§ **What the exercise asks**:
Below are the records; copy each line in them that holds the word "TRIANGLE".

§ **Data for this task**:
__________________________________________________

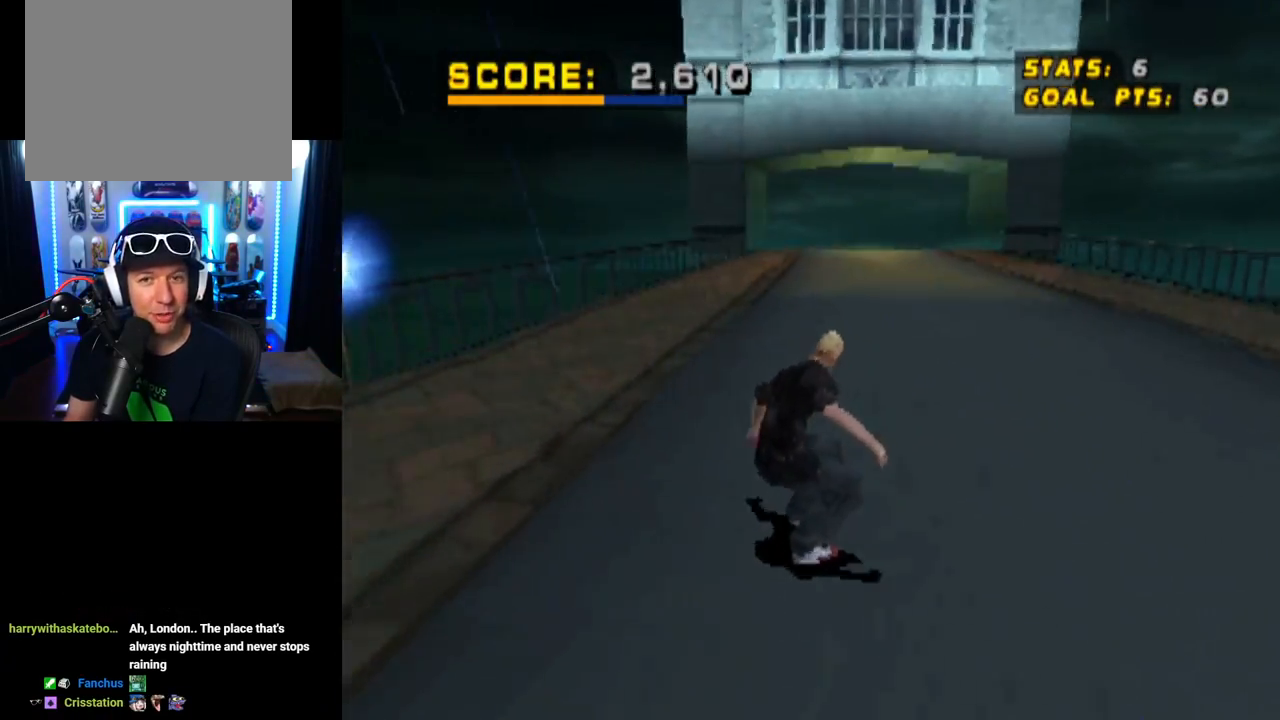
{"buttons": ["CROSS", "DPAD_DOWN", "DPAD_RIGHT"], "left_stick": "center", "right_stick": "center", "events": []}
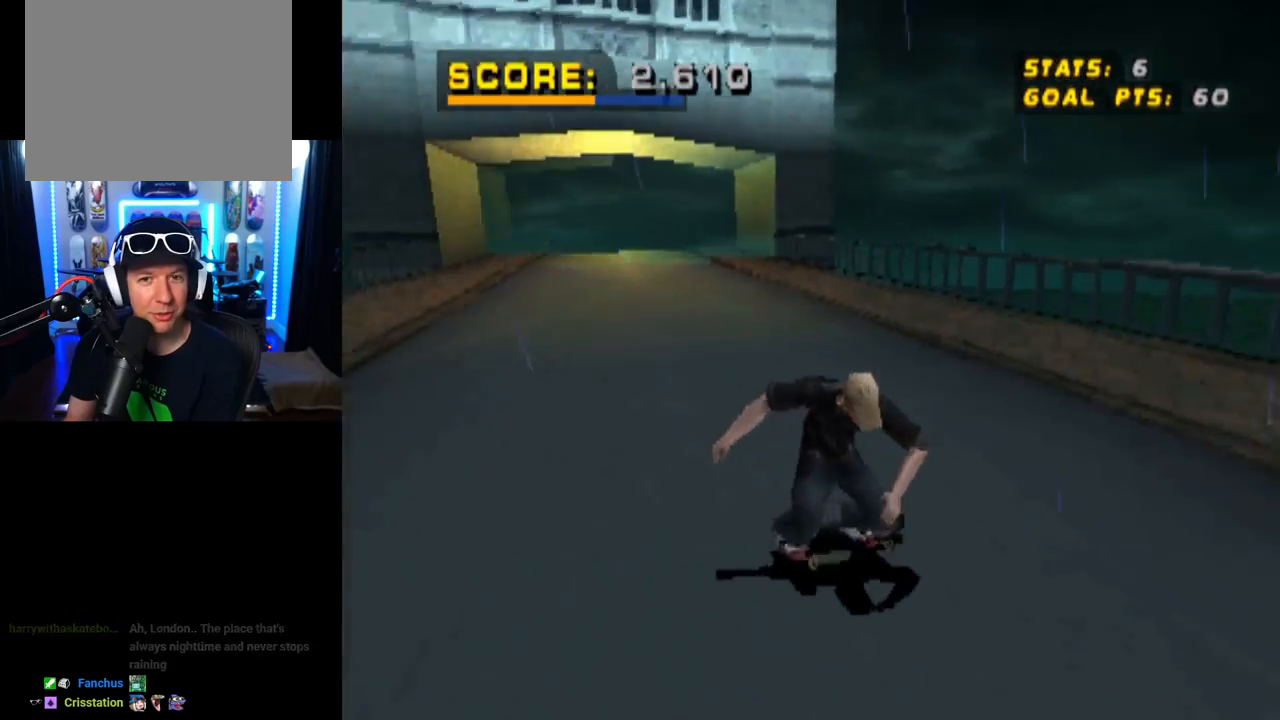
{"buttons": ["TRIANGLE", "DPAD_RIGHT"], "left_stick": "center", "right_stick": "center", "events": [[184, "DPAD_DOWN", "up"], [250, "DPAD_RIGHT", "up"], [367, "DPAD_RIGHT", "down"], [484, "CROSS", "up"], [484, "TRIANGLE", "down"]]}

__________________________________________________

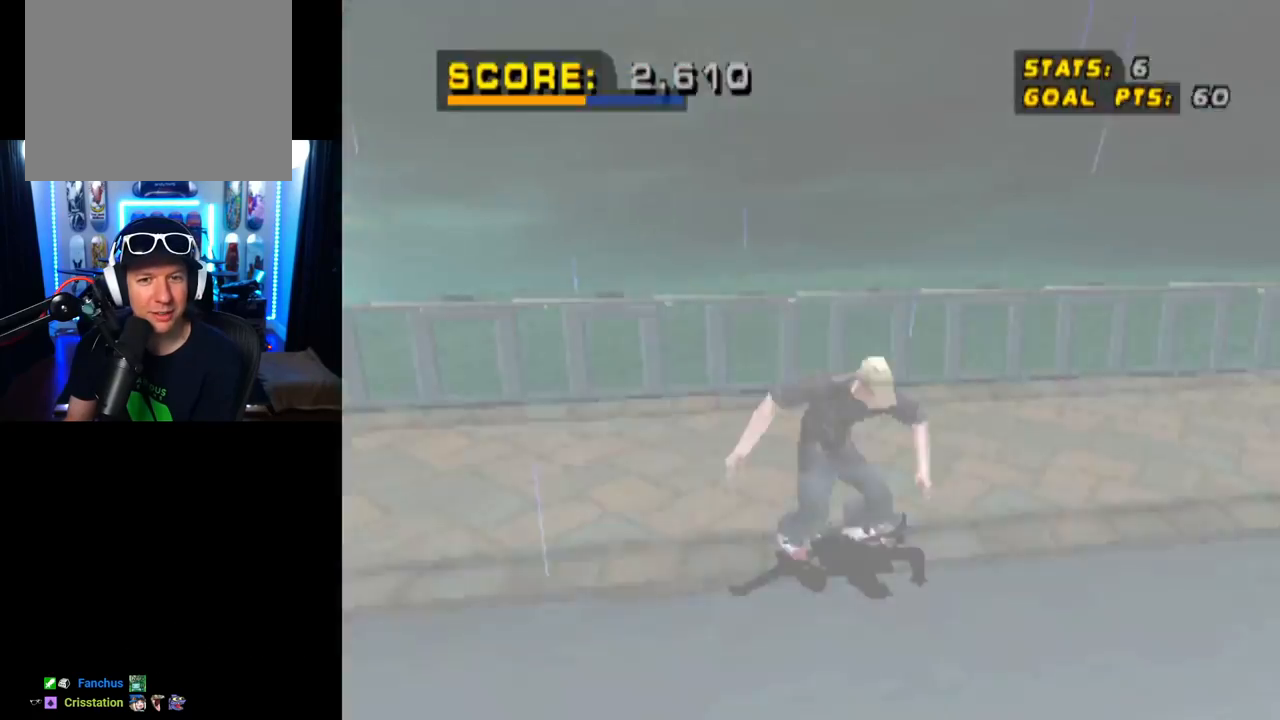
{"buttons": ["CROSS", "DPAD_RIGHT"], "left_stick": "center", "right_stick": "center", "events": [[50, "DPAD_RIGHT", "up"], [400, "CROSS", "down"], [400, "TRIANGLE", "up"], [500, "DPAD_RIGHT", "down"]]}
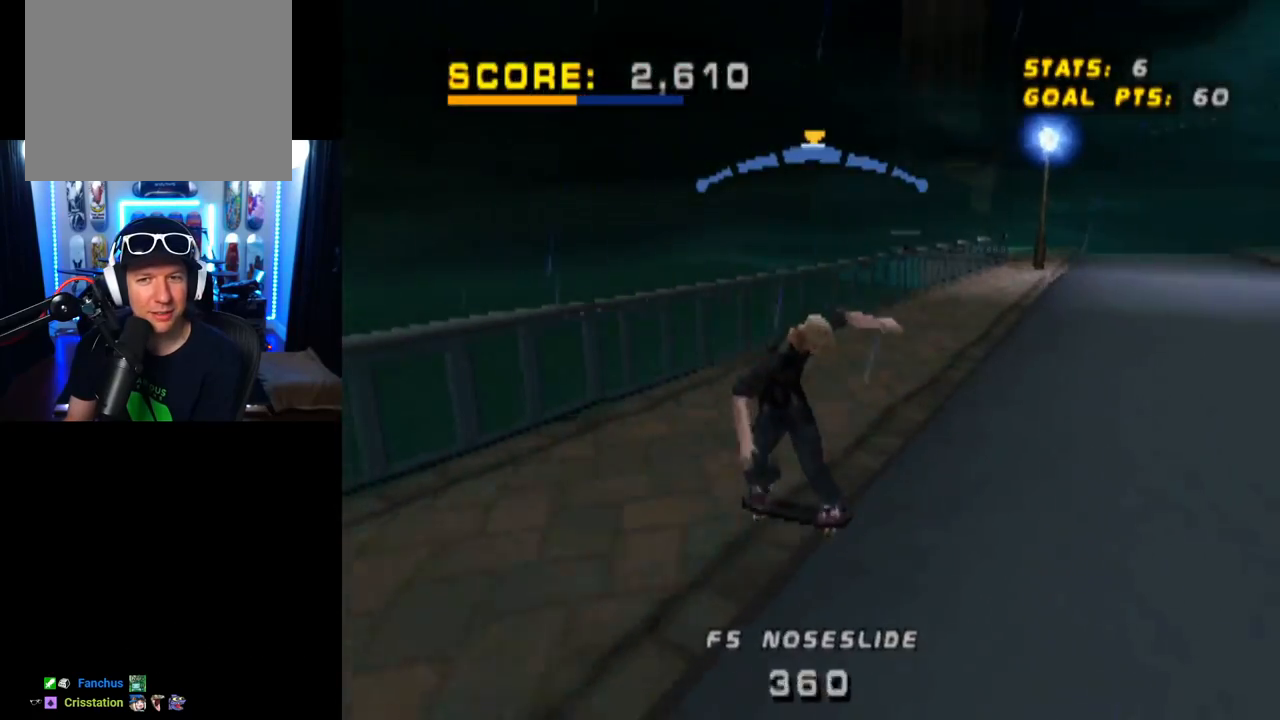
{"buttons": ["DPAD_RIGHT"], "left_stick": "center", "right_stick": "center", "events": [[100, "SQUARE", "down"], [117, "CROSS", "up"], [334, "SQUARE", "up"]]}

__________________________________________________

§ **The answer**:
{"buttons": ["TRIANGLE", "DPAD_RIGHT"], "left_stick": "center", "right_stick": "center", "events": [[184, "DPAD_DOWN", "up"], [250, "DPAD_RIGHT", "up"], [367, "DPAD_RIGHT", "down"], [484, "CROSS", "up"], [484, "TRIANGLE", "down"]]}
{"buttons": ["CROSS", "DPAD_RIGHT"], "left_stick": "center", "right_stick": "center", "events": [[50, "DPAD_RIGHT", "up"], [400, "CROSS", "down"], [400, "TRIANGLE", "up"], [500, "DPAD_RIGHT", "down"]]}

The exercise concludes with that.